[FIRST LOOK] The first T-Pylons designed by Danish-based architecture, design and engineering practice Bystrup have been installed in Nottinghamshire
The five T-Pylons have been constructed as a training line at the National Grid’s academy in Nottinghamshire, where they will be used for development before being the new pylon design on new transmission lines.
Bystrup won the RIBA-run competition for the new pylon design last year, seeing off competition from Amanda Levete Architects, Gustafson Porter, Ian Ritchie Architects, New Town Studio and Knight Architects.
Standing at 35m-tall, the designs are up to one third shorter than the traditional steel lattice pylon.
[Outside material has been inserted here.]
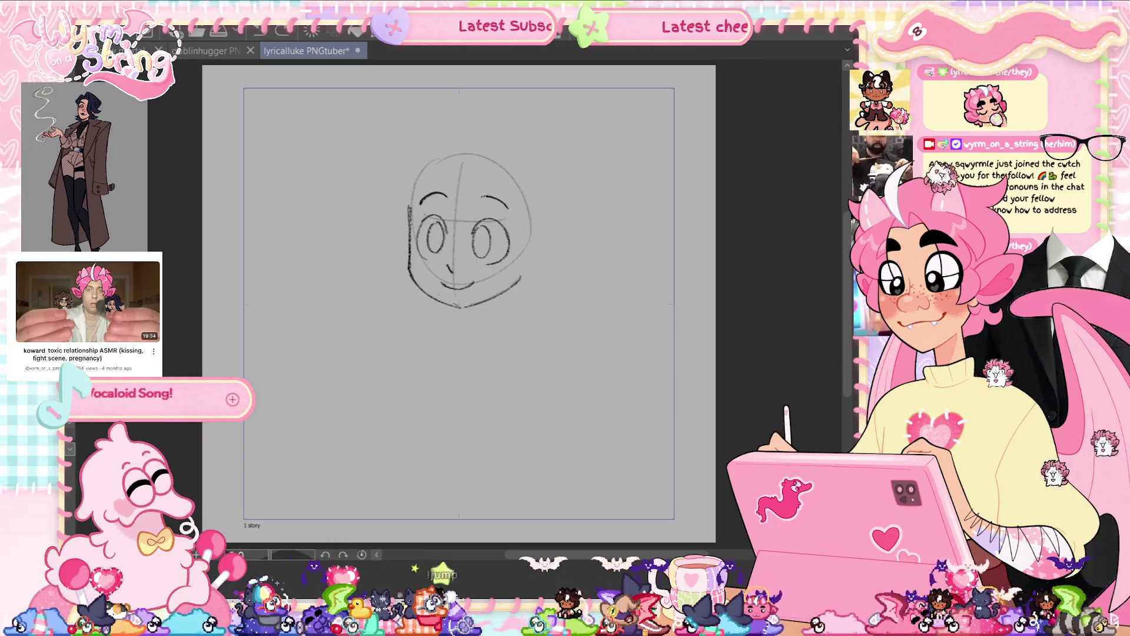
pyautogui.moveTo(420, 203); pyautogui.dragTo(446, 197)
The new pylons also have just eight structural components making them quicker and easier to install.
David Wright, director of electricity transmission asset management at National Grid said: ‘We’ve been able to answer yes to the hundreds questions that need to be asked before we can introduce a new type of pylon. The training line has enabled us to learn so many lessons about how to manufacture and build the T-pylon. I’m incredibly proud of the high standard of engineering that brought us to this point.
‘We developed the new style of pylon so that we could have a 21st century design to offer as we plan new transmission routes. The T-pylon is not a replacement for the steel lattice pylon but it’s a new option and in some landscapes its shorter height and sleeker appearance can offer real advantages.’